The small leather conference that I went to this weekend had quite a few black gay leather men. I think they may have all been members of the same club. But there were quite a few of them. Several of them made mention, in one of the discussions I attended, of what it's like culturally to be gay black man, and then, on top of that, to be interested in leather as well.

It got me thinking, because I've definitely seen, both in traditional anti BDSM feminist literature, and in everyday life, the argument or thought that BDSM is for white people. The argument seems to be that we're used to having power over people, since we're white and privileged and in the U.S. there's a whole history of white people as masters of black slaves. It follows from this that white people doing BDSM comes from a sort of decadent interest in power, and few if any people of color--especially black folk--would be interested in such stuff. For them it would involve reliving that painful history, recreating something too much like it, and why would they ever want that?

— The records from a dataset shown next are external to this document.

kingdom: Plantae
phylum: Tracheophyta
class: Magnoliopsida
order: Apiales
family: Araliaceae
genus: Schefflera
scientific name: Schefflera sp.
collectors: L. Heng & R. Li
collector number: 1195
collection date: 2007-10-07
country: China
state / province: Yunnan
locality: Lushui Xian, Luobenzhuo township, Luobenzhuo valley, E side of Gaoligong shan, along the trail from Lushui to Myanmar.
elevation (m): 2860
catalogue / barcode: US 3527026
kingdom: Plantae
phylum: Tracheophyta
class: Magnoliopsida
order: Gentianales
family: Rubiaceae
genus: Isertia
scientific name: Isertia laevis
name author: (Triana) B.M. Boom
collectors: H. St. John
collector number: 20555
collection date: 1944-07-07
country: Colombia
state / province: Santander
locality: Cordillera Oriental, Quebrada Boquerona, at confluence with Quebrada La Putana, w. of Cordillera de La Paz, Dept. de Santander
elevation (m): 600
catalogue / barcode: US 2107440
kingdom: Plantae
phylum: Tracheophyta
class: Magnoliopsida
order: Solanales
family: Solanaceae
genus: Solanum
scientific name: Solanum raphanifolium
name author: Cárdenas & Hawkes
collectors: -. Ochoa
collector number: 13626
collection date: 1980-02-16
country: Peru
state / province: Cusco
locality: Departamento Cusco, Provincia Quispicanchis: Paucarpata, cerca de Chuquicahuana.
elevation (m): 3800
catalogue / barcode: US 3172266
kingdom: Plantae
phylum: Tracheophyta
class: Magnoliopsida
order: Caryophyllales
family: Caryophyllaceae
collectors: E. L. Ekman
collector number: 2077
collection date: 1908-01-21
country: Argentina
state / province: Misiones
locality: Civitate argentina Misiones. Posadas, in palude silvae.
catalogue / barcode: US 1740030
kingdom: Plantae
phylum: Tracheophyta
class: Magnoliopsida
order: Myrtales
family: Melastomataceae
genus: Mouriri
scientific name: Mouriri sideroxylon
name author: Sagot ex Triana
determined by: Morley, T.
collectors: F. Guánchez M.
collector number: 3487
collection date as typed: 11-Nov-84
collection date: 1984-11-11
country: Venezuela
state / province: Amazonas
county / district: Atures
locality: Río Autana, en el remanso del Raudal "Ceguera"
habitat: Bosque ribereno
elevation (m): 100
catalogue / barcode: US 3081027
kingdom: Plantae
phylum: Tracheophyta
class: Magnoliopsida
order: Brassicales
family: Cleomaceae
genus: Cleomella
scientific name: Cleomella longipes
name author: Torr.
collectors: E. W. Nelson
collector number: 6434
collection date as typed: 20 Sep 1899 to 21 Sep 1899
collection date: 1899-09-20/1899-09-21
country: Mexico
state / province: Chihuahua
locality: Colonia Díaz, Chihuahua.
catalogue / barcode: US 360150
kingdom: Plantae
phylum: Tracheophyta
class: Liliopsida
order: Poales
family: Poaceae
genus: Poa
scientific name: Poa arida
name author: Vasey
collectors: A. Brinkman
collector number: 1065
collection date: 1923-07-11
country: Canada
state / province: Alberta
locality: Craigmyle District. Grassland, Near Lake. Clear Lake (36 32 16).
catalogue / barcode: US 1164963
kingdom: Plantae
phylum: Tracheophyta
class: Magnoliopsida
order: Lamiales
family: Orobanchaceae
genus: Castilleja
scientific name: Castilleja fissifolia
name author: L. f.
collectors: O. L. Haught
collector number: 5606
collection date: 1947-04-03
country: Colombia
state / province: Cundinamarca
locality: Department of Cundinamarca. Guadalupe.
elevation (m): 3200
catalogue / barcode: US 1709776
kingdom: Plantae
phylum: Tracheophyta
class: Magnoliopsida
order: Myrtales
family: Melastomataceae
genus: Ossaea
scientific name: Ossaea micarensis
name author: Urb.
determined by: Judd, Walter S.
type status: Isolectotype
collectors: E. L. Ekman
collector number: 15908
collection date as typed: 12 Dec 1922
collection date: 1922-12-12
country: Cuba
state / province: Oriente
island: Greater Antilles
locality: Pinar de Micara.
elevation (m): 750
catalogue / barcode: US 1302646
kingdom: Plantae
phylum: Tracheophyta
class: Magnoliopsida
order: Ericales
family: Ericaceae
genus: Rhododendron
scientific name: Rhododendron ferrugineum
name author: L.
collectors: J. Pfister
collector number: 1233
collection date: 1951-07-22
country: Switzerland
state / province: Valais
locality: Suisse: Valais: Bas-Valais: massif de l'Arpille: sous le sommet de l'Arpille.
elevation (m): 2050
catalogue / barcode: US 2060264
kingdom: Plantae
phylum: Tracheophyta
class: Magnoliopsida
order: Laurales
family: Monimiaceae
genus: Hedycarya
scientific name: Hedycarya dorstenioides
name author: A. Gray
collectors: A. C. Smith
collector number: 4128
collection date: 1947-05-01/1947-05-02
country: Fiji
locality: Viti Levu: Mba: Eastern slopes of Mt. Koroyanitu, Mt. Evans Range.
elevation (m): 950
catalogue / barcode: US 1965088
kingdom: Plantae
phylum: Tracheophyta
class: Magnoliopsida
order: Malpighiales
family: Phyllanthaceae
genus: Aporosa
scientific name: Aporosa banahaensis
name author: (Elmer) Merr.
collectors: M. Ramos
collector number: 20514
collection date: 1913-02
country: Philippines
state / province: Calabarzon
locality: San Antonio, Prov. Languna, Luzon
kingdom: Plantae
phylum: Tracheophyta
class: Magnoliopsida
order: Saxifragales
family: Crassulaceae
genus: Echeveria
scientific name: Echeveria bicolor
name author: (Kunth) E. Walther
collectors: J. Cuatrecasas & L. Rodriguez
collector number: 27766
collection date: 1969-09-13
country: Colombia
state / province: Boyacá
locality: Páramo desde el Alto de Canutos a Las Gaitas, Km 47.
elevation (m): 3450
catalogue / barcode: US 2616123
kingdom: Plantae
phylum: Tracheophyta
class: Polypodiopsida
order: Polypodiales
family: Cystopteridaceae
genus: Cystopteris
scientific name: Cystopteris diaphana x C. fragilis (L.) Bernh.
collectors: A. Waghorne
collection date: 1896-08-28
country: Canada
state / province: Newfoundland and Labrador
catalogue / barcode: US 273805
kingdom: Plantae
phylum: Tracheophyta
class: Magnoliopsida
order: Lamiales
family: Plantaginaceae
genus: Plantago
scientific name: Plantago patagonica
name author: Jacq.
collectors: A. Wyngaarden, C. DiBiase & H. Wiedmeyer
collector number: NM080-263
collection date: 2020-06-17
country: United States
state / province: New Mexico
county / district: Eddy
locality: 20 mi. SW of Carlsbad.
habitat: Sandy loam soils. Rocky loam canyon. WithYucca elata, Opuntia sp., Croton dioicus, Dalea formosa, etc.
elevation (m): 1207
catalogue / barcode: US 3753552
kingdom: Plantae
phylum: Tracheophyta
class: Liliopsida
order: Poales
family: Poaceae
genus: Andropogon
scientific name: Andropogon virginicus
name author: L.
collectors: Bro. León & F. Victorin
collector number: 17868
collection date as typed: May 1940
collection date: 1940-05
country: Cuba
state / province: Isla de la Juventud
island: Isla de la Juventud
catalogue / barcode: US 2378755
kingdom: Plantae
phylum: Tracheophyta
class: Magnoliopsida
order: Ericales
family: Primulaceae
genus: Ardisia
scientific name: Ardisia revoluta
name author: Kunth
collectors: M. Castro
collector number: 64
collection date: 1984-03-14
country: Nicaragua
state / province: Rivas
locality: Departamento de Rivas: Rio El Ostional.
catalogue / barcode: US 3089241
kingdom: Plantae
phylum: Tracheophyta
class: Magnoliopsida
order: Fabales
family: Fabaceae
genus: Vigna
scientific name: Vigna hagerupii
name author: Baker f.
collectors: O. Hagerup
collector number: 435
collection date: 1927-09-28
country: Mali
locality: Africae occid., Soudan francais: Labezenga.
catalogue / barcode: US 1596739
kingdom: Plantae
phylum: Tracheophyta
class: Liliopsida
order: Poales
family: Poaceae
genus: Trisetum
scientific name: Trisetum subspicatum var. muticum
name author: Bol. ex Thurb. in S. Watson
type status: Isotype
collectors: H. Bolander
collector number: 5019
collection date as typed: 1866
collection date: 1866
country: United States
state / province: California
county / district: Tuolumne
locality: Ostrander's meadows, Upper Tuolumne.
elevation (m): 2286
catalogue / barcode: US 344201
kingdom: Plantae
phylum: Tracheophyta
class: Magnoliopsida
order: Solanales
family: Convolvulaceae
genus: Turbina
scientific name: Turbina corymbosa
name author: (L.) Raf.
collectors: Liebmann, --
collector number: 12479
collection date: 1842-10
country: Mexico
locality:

I don't mean to say that that doesn't hold true generally. I honestly have no idea. And I'm sure that I know quite a few kinky people of color precisely because I tend to socialize in kink circles, so kinky people are who I know generally anyway. But I am sure that the reason all of those kinky people of color I know are black is because there are black groups are around here.

But I really start to wonder, knowing that there's a thriving (or so it appears to outsider me) black kink community in my area. I wonder how far those arguments go. I wonder how they make the people I know who are black and kinky feel. I wonder whether what's going on in other places really is the black people wouldn't be interested to history, or whether a specific leather or kink community for them would draw many people, as it seems to have done here.